Friday, July 13, 2018

Ninja Girls and Stupid Rules (Jordan)


Alex wanted to perform "A Female Ninja, but I Want to Love" as a duet with Hanako. and one of her practices made its way to YouTube. The modulations and fast pace made the song particularly difficult, especially for a girl Alex's age. She managed to keep up, though. However, I didn't quite expect the responses to the video. One called the performance inappropriate, not because of the lyrics, but because of Alex's take on the song.

The staging highlighted a subplot where the yellow and blue ninja girls slowly fell in love with each other. The suggestion is that the main ninja girl ended up with the boy she saw at the festival, but the PV and lyrics have lent themselves to a variety of interpretations. I don't understand why people hate this one so much. Obviously, most of the people were trolls, but some of them were honestly concerned about things that seemed pretty trivial to me.
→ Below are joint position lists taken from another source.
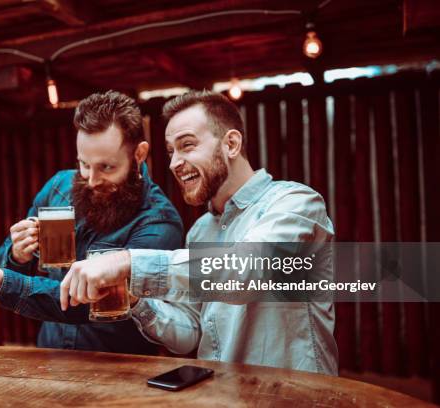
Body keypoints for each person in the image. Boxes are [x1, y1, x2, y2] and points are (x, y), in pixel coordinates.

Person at [59, 91, 339, 375]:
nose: (173, 163)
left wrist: (128, 262)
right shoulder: (200, 231)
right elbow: (191, 333)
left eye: (187, 145)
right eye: (171, 151)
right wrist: (135, 299)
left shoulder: (296, 203)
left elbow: (246, 270)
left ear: (231, 143)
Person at [0, 90, 184, 355]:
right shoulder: (60, 185)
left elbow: (84, 304)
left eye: (107, 167)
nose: (91, 180)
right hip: (49, 356)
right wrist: (17, 253)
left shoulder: (158, 222)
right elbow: (11, 260)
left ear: (139, 154)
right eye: (84, 164)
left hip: (118, 371)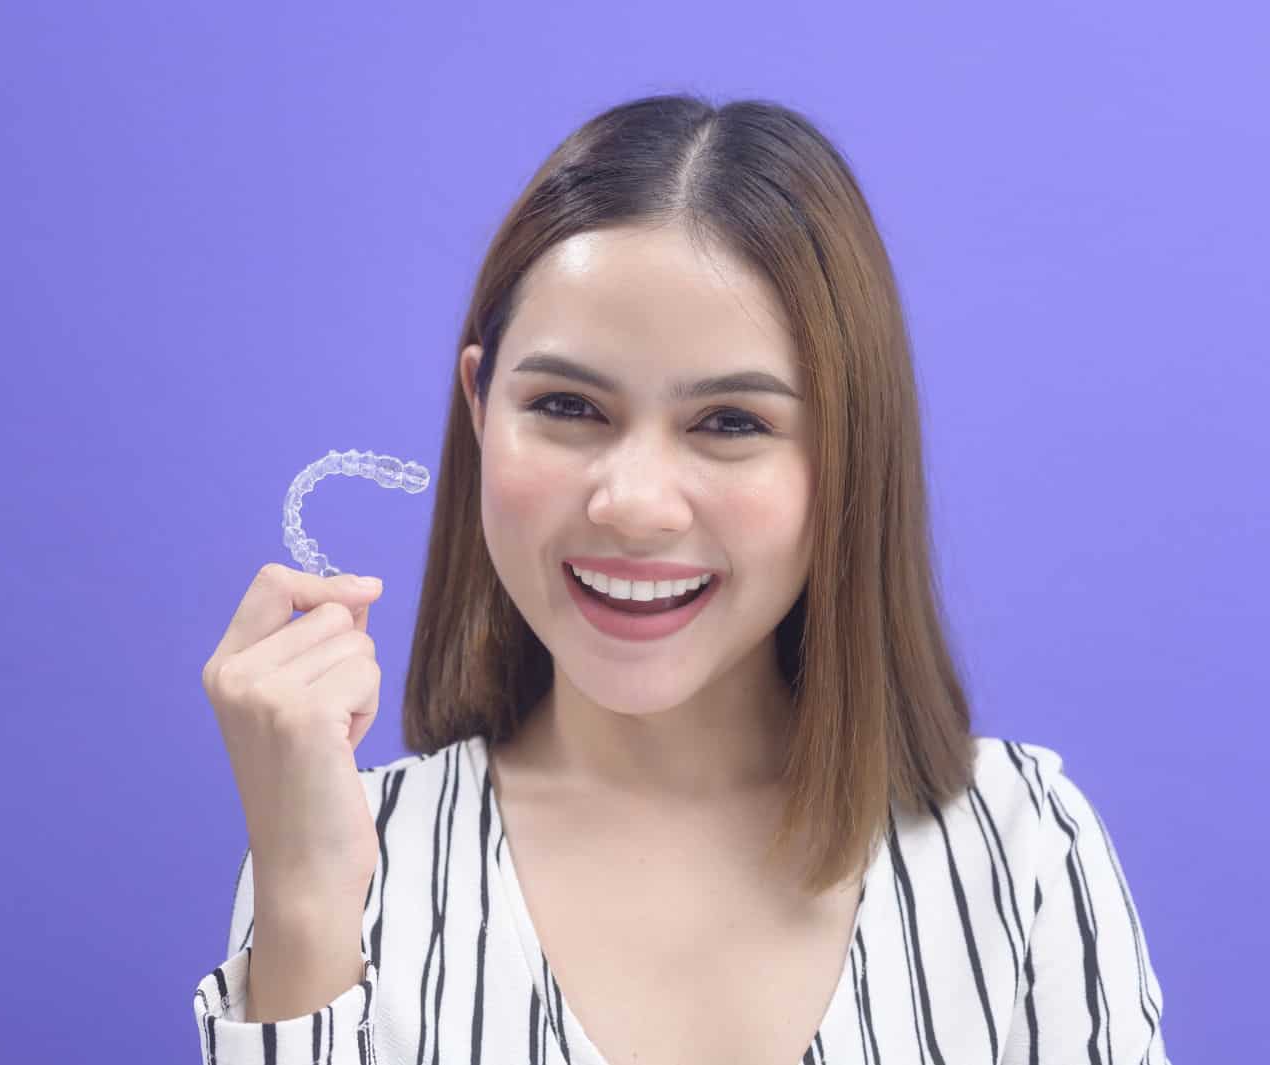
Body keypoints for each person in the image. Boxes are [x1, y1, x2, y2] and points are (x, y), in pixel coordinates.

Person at [194, 94, 1169, 1065]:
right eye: (569, 405)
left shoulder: (1022, 849)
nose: (635, 502)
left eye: (731, 422)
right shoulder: (332, 852)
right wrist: (308, 892)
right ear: (479, 406)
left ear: (848, 454)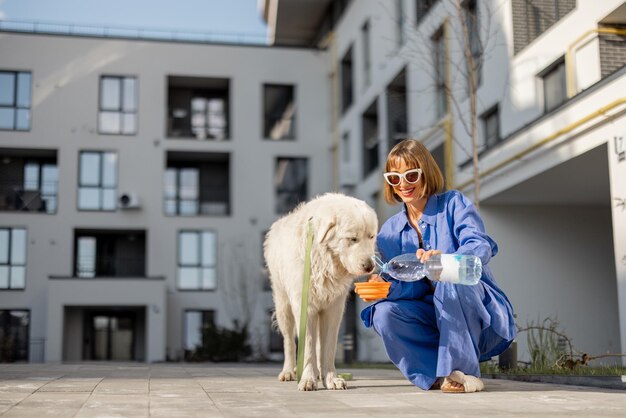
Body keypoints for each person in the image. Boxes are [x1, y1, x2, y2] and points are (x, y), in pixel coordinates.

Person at [354, 139, 516, 393]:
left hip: (475, 314)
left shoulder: (454, 204)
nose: (403, 184)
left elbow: (479, 245)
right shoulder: (389, 233)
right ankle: (436, 375)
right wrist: (386, 288)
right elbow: (412, 290)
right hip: (431, 319)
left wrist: (447, 262)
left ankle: (463, 374)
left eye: (411, 175)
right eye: (395, 178)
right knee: (384, 313)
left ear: (425, 173)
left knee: (450, 282)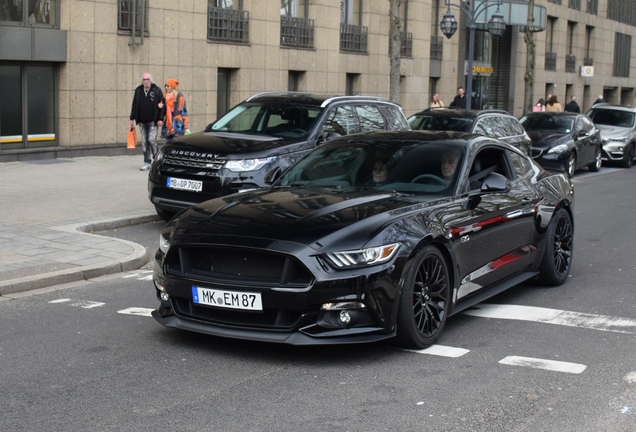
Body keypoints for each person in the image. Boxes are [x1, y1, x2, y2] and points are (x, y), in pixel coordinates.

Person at [130, 73, 165, 171]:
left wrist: (161, 119)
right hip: (141, 121)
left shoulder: (156, 90)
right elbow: (134, 105)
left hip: (153, 121)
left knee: (151, 139)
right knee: (144, 142)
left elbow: (162, 106)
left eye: (147, 79)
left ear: (151, 80)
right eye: (144, 79)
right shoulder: (138, 91)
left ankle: (157, 159)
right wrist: (131, 118)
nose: (146, 81)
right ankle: (147, 162)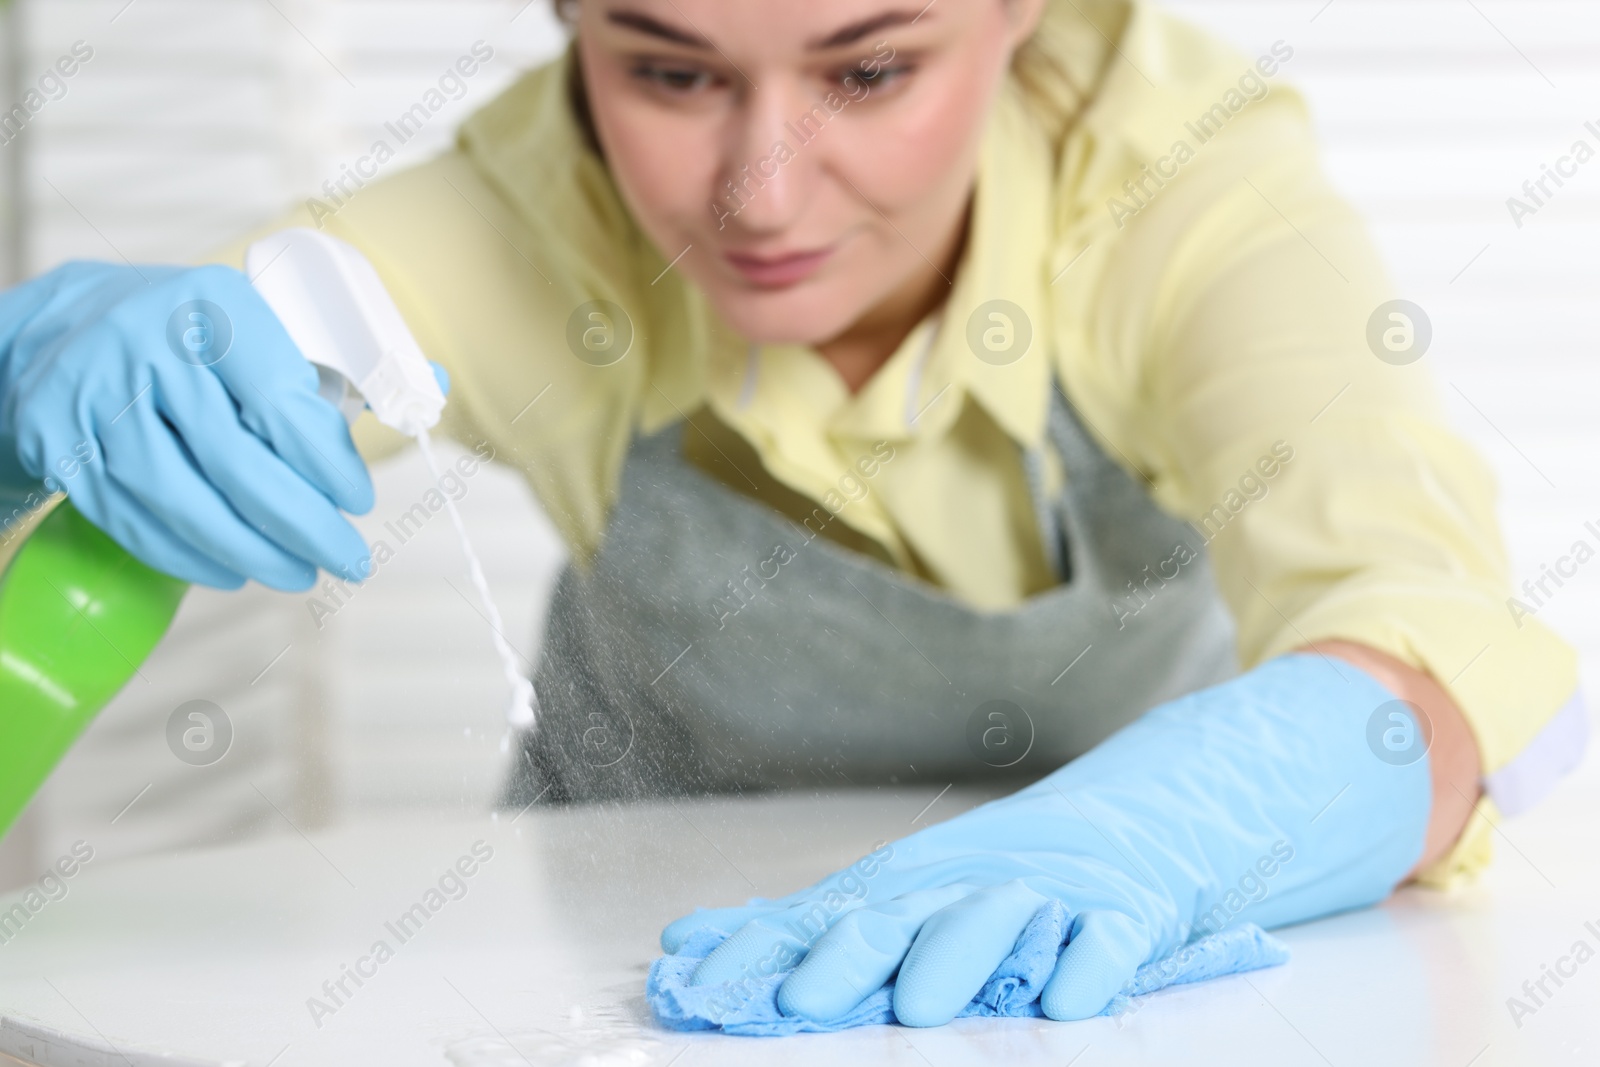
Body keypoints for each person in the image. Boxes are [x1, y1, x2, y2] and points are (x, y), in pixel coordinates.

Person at [0, 0, 1584, 1029]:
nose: (762, 192)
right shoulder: (529, 220)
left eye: (871, 69)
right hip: (611, 999)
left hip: (1105, 996)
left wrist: (1184, 828)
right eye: (668, 70)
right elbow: (249, 338)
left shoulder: (1167, 181)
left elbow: (1433, 644)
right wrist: (34, 403)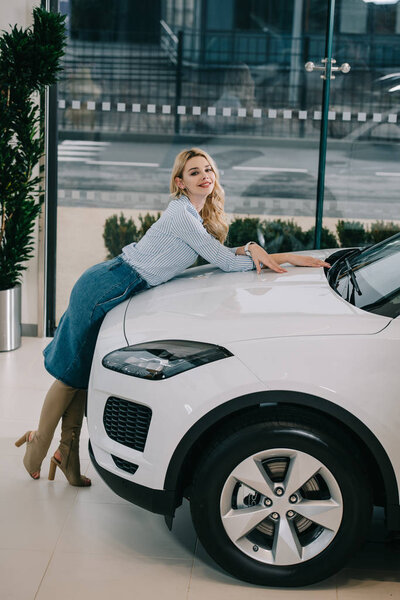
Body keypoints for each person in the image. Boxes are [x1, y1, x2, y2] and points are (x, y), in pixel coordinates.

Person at [15, 147, 330, 486]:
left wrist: (255, 249)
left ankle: (67, 454)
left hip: (117, 283)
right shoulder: (182, 215)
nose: (205, 176)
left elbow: (222, 254)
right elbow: (226, 262)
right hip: (107, 286)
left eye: (208, 169)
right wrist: (282, 257)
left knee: (80, 375)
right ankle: (39, 446)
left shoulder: (192, 215)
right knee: (70, 375)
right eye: (194, 172)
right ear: (180, 183)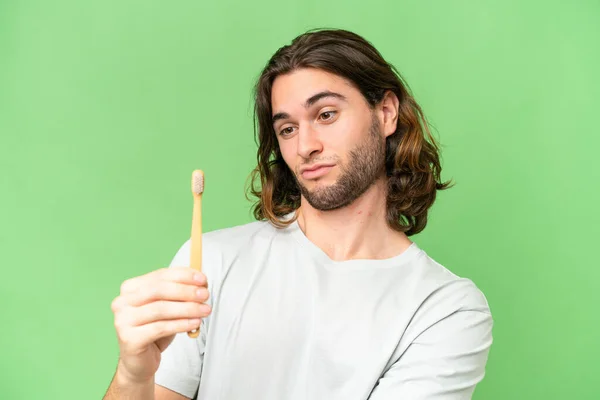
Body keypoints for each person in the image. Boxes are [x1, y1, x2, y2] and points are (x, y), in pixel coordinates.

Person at [104, 28, 493, 400]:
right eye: (287, 129)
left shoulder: (445, 309)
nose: (305, 146)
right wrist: (132, 375)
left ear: (386, 112)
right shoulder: (211, 264)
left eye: (326, 114)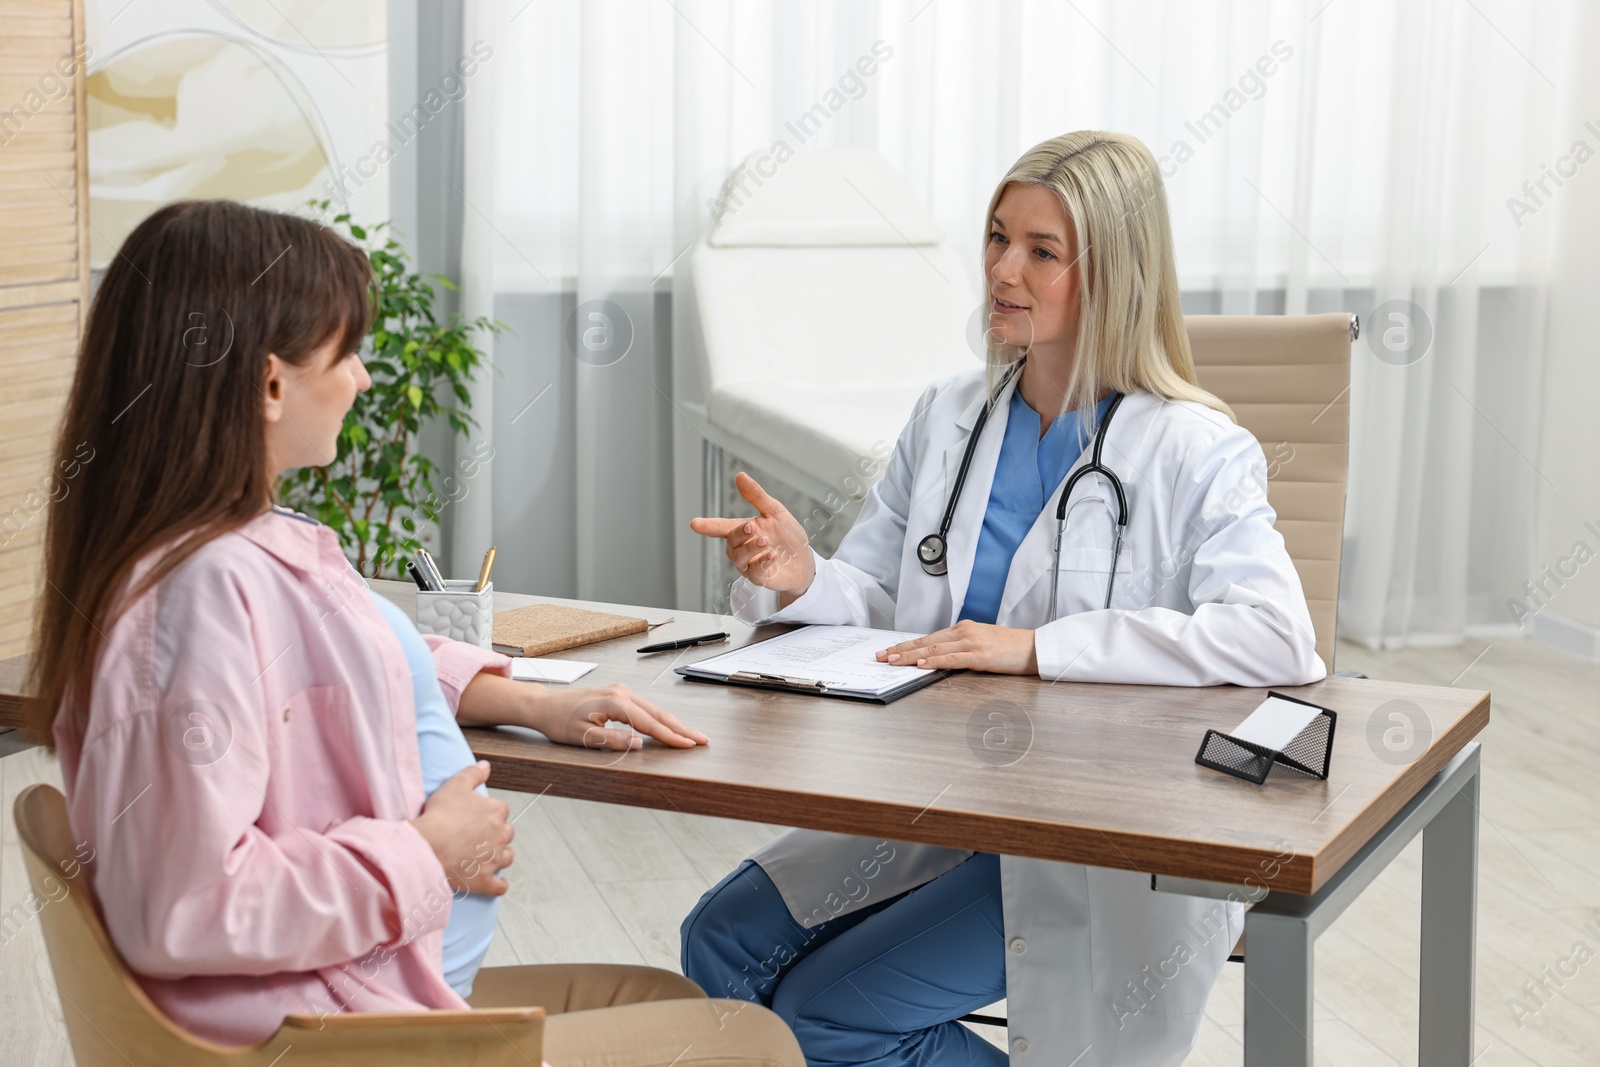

Society, family, etc. getting in the way of true love is a plot device as old as storytelling itself. The fact that people are offended by a 12-year-old girl singing about falling in love speaks volumes about the state of the world. I used to think love stories were stupid and endured reading them ad nauseam for Alex, but then I saw her face performing and acting out her love. Love in a romantic context is not important to me, but I'm not offended every time I see such affection referenced in a work of fiction.




Wednesday, July 4, 2018

Me Too (Mark)

After finishing a delicious meal at my house, Steve excused himself to go to the restroom. Without a second thought, I let him. I noted that he poked and prodded the food quite anxiously and then wolfed it down like he didn't need to chew. Maybe something was on his mind. He tends to miss high notes when something's on his mind, which is why he wasn't doing as well in rehearsals and gigs.

Then I heard an unearthly squelching noise that I knew all too well.

Had I made him sick? Was it something else? I made a beeline to the restroom and found Steve hunched over the toilet. 
       "Are you okay?" Stupid question, I know. But it generally works. Steve nods, flushed everything down the toilet and rinsed his mouth out. "Do you think you're sick?"
       "No...I just need to do this."
       "Why?" 
       "Because I'm disgusting." 

I could have sworn that my heart fell out of my body at that moment. As he was sitting on the bathroom floor, Steve looked small and helpless, like the weight of a feather could shatter him. I tried to put an arm around him, but he pushed it away, saying that I could never understand what it was like to be under constant scrutiny by the public. Well, I did. One of the things a pageant girl learns is how to smile when she feels nothing. Not sad. Not disappointed. Just nothing. One wrong facial expression or pose can cost you the crown.

I can't count how many boys who want to be just like Steve. They run around in leather armor clanking wooden swords and defeating imaginary dragons. Some of them are my trumpet freshmen. They practice faithfully every day hoping to be able to play the way Steve does. My stomach churned at the thought of one of them making a beeline to the bathroom to throw up their lunch. What was I feeling? Shocked? Angry? Both. I took a deep breath. Neither of us would benefit from me snapping.
       "Why do you think you're disgusting?"
       "Because everyone thinks something wrong with my face or my body."
       "Steve! There's nothing wrong with you. Never mind what other people think."
       "What about what I think? I can't show people something I'm disappointed in." I opened my eyes to the guy on the bathroom floor. He needs compassion, not a simple push on the back.
       "I want you to be around for your fans and, if not for their sake, for mine." He seemed to be opening up. "Hearing you throwing up scared me and I don't know how long it's been going on."
       "It started in high school, then it kind of died down when I met Caitlin, started again when I was dating Landon because I wanted to be as thin as he was." We love our angry beanpole, but emulating him is generally ill-advised. "Then I started focusing on loving myself and got better, but now, it seems that no one likes me the way I am."
        "I do--and that's why I hate seeing you destroying yourself. I'm calling an eating disorder clinic so you can get the help you need." Steve leaned against me as I punched the number in. I told the lady on the other end about our situation and held back my tears as I answered the series of questions.

The next day, we went to the clinic and were met with the shuffling around of anxious parents, furtive teenage girls, and women who looked around as if comparing themselves to those around them. Some of them gave Steve dirty looks and exchanged whispers about the Me Too movement. Usually, a guy has to literally almost die in order to receive treatment for an eating disorder, but this clinic knows that eating disorders don't discriminate.

Words drifted through my head as I took everything in. Why would the facility prohibit calculators, especially for a high school student who has to do math homework? And what's with the restrictions on clothing? I had body image issues both before and after my transition, but nothing clinical. I read through their visitation policies, but a wave of anxiety interrupted my thoughts. My heart started racing and I thought I would faint. Is this what Steve felt for no apparent reason? How did he live like this?